Life as an Elf

Life as an ElfI just wanted to say thanks to all the folks who sent me email after last week’s column. I had no idea how much interest there is in elf life. Our little discussion about elves in your home really brought forward a ton of questions.

You are very kind in your comments and you ask lots of good questions.

Well, most questions are good.

But there is one question I am struggling to answer because it seems kind of dumb to me. But it keeps getting sent in over and over and over. These are the ones I’ve been told to address.

What do elves eat?

This is a head scratcher to me. There is no magic diet when you are an elf. And who else gets asked that question?

Excuse me, Mr. Policeman – what do YOU eat? And you Mrs. School Teacher, what about you? What do you cram in your mouth?

Who does this?

Your curiosity about our eating habits is a curiosity to me.

Okay, okay, okay – before you start sending me nasty emails let me attempt to answer my own question. Like all things, I look first to Santa to unravel a good culinary mystery.

We all know some of the things Santa likes to eat. He loves cookies, for example.

What other person on God’s green earth gets cookies made for him by nearly every person in the world all on the same night?

You all keep asking how Santa gets around the world in one night but I tell you this is the better mystery.

That’s some serious dietary power right there, kids.

But you know what?

I see Santa most of the rest of the year and rarely do I catch him with a cookie in his mouth.

Maybe he gets sick of them at Christmas or maybe he just likes other things more. Santa is a hearty eater. But it’s not all cookies and eggnog.

But Santa is an elf. In fact, he is the ultimate elf. If anyone could demonstrate how elves eat it is The Big Guy, right?

So I asked Mrs. Claus, his personal dietician and chef, to tell me what he eats. She emailed me back right away.

According to Mrs. Claus Santa eats Brussel sprouts, kale, and beets. He devours onions, garlic and potatoes. He feasts on quinoa, cut oats, string beans, radishes, apples, papaya (which is really hard to get at the North Pole) and broccoli.

I think Mrs. Claus is either pulling my leg or this is her secret wish list for Santa.

I’ve seen Santa eat a lot of that stuff but I’ve seen him enjoy other things more. Pumpkin bread, fudge, hot chocolate, candy canes, and spiced strudel are more Santa’s speed. Santa did not get to be the Big Guy by being shy around food, folks.

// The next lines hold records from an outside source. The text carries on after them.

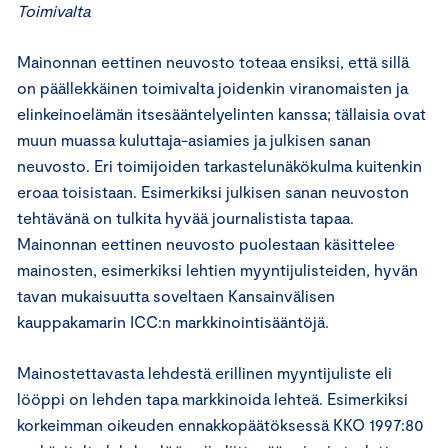
Toimivalta
Mainonnan eettinen neuvosto toteaa ensiksi, että sillä
on päällekkäinen toimivalta joidenkin viranomaisten ja
elinkeinoelämän itsesääntelyelinten kanssa; tällaisia ovat
muun muassa kuluttaja-asiamies ja julkisen sanan
neuvosto. Eri toimijoiden tarkastelunäkökulma kuitenkin
eroaa toisistaan. Esimerkiksi julkisen sanan neuvoston
tehtävänä on tulkita hyvää journalistista tapaa.
Mainonnan eettinen neuvosto puolestaan käsittelee
mainosten, esimerkiksi lehtien myyntijulisteiden, hyvän
tavan mukaisuutta soveltaen Kansainvälisen
kauppakamarin ICC:n markkinointisääntöjä.
Mainostettavasta lehdestä erillinen myyntijuliste eli
lööppi on lehden tapa markkinoida lehteä. Esimerkiksi
korkeimman oikeuden ennakkopäätöksessä KKO 1997:80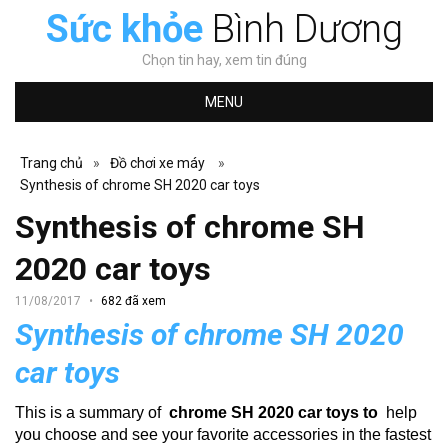
Sức khỏe
Bình Dương
Chọn tin hay, xem tin đúng
MENU
Trang chủ
»
Đồ chơi xe máy
»
Synthesis of chrome SH 2020 car toys
Synthesis of chrome SH
2020 car toys
11/08/2017
682 đã xem
Synthesis of chrome SH 2020
car toys
This is a summary of
chrome SH 2020 car toys to
help
you choose and see your favorite accessories in the fastest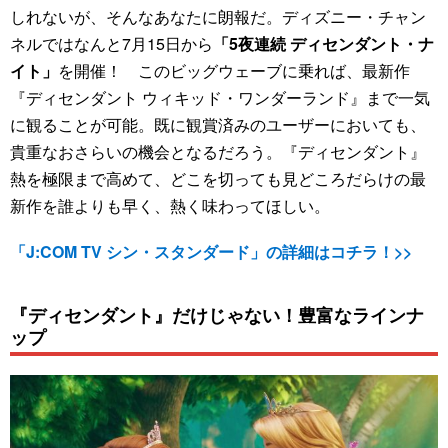
しれないが、そんなあなたに朗報だ。ディズニー・チャン
ネルではなんと7月15日から
「5夜連続 ディセンダント・ナ
イト」
を開催！ このビッグウェーブに乗れば、最新作
『ディセンダント ウィキッド・ワンダーランド』まで一気
に観ることが可能。既に観賞済みのユーザーにおいても、
貴重なおさらいの機会となるだろう。『ディセンダント』
熱を極限まで高めて、どこを切っても見どころだらけの最
新作を誰よりも早く、熱く味わってほしい。
「J:COM TV シン・スタンダード」の詳細はコチラ！>>
『ディセンダント』だけじゃない！豊富なラインナ
ップ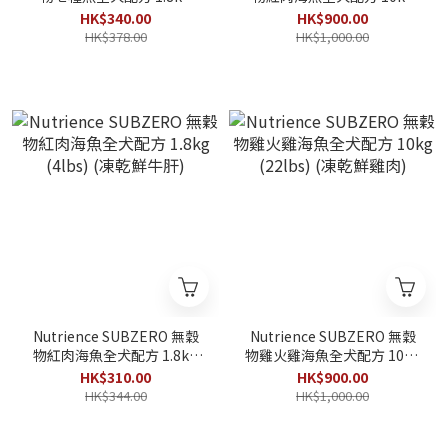
(4lbs) (凍乾鮮三文魚+鯡魚)
(22lbs) (凍乾鮮牛肝)
HK$340.00
HK$900.00
HK$378.00
HK$1,000.00
Nutrience SUBZERO 無穀
Nutrience SUBZERO 無穀
物紅肉海魚全犬配方 1.8kg
物雞火雞海魚全犬配方 10kg
(4lbs) (凍乾鮮牛肝)
(22lbs) (凍乾鮮雞肉)
HK$310.00
HK$900.00
HK$344.00
HK$1,000.00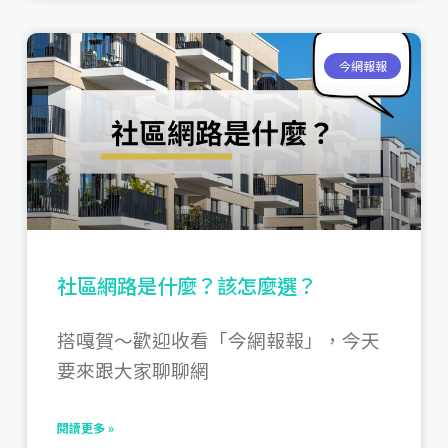
今網報報
社區網路是什麼？該怎麼選？
搭嘎賀～歡迎收看「今網報報」，今天
要來跟大家聊聊網
閱讀更多 »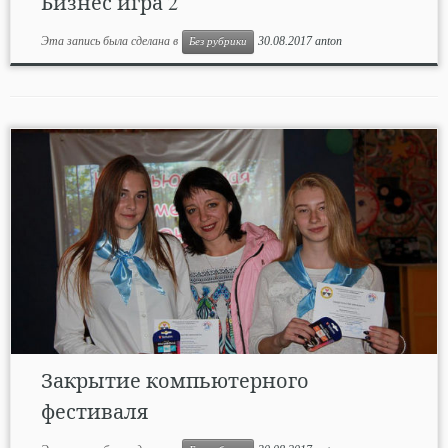
Бизнес игра 2
Эта запись была сделана в
30.08.2017
anton
Без рубрики
Закрытие компьютерного
фестиваля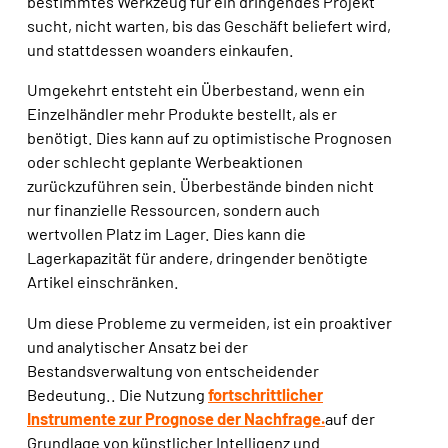
bestimmtes Werkzeug für ein dringendes Projekt
sucht, nicht warten, bis das Geschäft beliefert wird,
und stattdessen woanders einkaufen.
Umgekehrt entsteht ein Überbestand, wenn ein
Einzelhändler mehr Produkte bestellt, als er
benötigt. Dies kann auf zu optimistische Prognosen
oder schlecht geplante Werbeaktionen
zurückzuführen sein. Überbestände binden nicht
nur finanzielle Ressourcen, sondern auch
wertvollen Platz im Lager.
Dies kann die
Lagerkapazität für andere, dringender benötigte
Artikel einschränken
.
Um diese Probleme zu vermeiden,
ist ein proaktiver
und analytischer Ansatz bei der
Bestandsverwaltung von entscheidender
Bedeutung.
. Die Nutzung
fortschrittlicher
Instrumente zur Prognose der Nachfrage.
auf der
Grundlage von künstlicher Intelligenz und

And let’s be honest. He doesn’t skimp on the ribs, burgers and fries.

In other words, he’s normal. Like most elves.

No, if there’s one thing to know about elves and food it isn’t about eating it that makes us different. It’s about playing with it that makes elves weird.

In about a month we’re going to have one of the biggest party events of the year here at the North Pole. It’s called Halloween. And like most the rest of the world we’ll dress up in silly costumes and have a good time for a few hours that evening.

Then we do something really bizarre.

You all know about it. We tell you every year when it happens. It is as traditional as Christmas trees, stars and stockings.

It is an event I dread more than any other. It is messy, wasteful, and sometimes causes pain. It is the annual North Pole food fight.

This is the ONE thing that elves do weird with food. The only thing and, frankly, I can’t stand it.

Mrs. Claus prepares for this event like the coming of a Biblical disaster. It is, for her, the apocalypse. She buys tons and tons of plastic sheeting. She gets fire hoses ready. She buys cleanser by the pallet.

Because she knows the food fight is going to happen. Every year.

Some of you think it is funny to read about this odd Halloween tradition at the North Pole. Some of you will send in emails before it happens reminding us to TELL you about it.

Well let me tell you about it right now.

First of all, it hurts.

You ever been drilled in the back of the head by a flying Twinkie? Oh, they may look great splattering in a head of hair but it smarts pretty good.

Kool aid dripping in your ear isn’t fun other. Neither is a good snow cone to the eye.

And try to run out of there when the floor is literally covered in syrup, butter and jam. It’s like skating on snot.

So elves and food can get complicated – except when it comes to eating it.

In that department we’re as dull as unsalted crackers. We put food in our mouths, we chew it and we swallow it.

And that’s all there really is to say about what elves eat.